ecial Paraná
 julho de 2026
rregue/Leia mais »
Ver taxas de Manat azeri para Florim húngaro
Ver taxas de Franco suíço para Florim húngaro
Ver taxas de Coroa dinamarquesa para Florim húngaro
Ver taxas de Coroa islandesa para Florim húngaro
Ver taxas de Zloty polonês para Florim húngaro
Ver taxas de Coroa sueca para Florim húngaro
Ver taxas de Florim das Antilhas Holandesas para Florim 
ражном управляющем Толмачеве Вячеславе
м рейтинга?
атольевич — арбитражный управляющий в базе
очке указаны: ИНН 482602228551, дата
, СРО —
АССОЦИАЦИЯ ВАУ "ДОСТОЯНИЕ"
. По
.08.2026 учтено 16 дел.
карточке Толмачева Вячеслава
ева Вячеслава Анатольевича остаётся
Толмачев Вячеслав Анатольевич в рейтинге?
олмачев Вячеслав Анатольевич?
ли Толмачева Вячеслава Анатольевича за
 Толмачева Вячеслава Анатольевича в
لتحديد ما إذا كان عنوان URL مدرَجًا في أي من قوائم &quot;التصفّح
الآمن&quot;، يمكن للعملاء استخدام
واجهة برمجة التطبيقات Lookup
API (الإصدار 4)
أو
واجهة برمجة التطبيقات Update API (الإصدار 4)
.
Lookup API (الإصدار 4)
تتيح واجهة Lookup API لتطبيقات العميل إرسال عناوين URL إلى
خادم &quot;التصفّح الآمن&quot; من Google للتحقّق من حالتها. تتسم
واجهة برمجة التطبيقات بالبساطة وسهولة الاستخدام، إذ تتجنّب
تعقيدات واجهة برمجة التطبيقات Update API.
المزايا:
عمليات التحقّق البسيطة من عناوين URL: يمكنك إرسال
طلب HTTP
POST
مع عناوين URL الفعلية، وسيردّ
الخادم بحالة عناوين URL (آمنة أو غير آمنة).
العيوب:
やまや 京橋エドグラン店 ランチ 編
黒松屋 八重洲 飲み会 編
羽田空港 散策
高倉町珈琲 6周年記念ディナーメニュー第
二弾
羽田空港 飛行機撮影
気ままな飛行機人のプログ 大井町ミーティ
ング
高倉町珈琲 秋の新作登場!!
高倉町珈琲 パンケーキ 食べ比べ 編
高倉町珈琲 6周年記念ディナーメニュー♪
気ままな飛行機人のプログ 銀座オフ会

--------------------

What the task asks: Copy out the whole listing, exactly as written.

Response area:
ecial Paraná
 julho de 2026
rregue/Leia mais »
Ver taxas de Manat azeri para Florim húngaro
Ver taxas de Franco suíço para Florim húngaro
Ver taxas de Coroa dinamarquesa para Florim húngaro
Ver taxas de Coroa islandesa para Florim húngaro
Ver taxas de Zloty polonês para Florim húngaro
Ver taxas de Coroa sueca para Florim húngaro
Ver taxas de Florim das Antilhas Holandesas para Florim 
ражном управляющем Толмачеве Вячеславе
м рейтинга?
атольевич — арбитражный управляющий в базе
очке указаны: ИНН 482602228551, дата
, СРО —
АССОЦИАЦИЯ ВАУ "ДОСТОЯНИЕ"
. По
.08.2026 учтено 16 дел.
карточке Толмачева Вячеслава
ева Вячеслава Анатольевича остаётся
Толмачев Вячеслав Анатольевич в рейтинге?
олмачев Вячеслав Анатольевич?
ли Толмачева Вячеслава Анатольевича за
 Толмачева Вячеслава Анатольевича в
لتحديد ما إذا كان عنوان URL مدرَجًا في أي من قوائم &quot;التصفّح
الآمن&quot;، يمكن للعملاء استخدام
واجهة برمجة التطبيقات Lookup
API (الإصدار 4)
أو
واجهة برمجة التطبيقات Update API (الإصدار 4)
.
Lookup API (الإصدار 4)
تتيح واجهة Lookup API لتطبيقات العميل إرسال عناوين URL إلى
خادم &quot;التصفّح الآمن&quot; من Google للتحقّق من حالتها. تتسم
واجهة برمجة التطبيقات بالبساطة وسهولة الاستخدام، إذ تتجنّب
تعقيدات واجهة برمجة التطبيقات Update API.
المزايا:
عمليات التحقّق البسيطة من عناوين URL: يمكنك إرسال
طلب HTTP
POST
مع عناوين URL الفعلية، وسيردّ
الخادم بحالة عناوين URL (آمنة أو غير آمنة).
العيوب:
やまや 京橋エドグラン店 ランチ 編
黒松屋 八重洲 飲み会 編
羽田空港 散策
高倉町珈琲 6周年記念ディナーメニュー第
二弾
羽田空港 飛行機撮影
気ままな飛行機人のプログ 大井町ミーティ
ング
高倉町珈琲 秋の新作登場!!
高倉町珈琲 パンケーキ 食べ比べ 編
高倉町珈琲 6周年記念ディナーメニュー♪
気ままな飛行機人のプログ 銀座オフ会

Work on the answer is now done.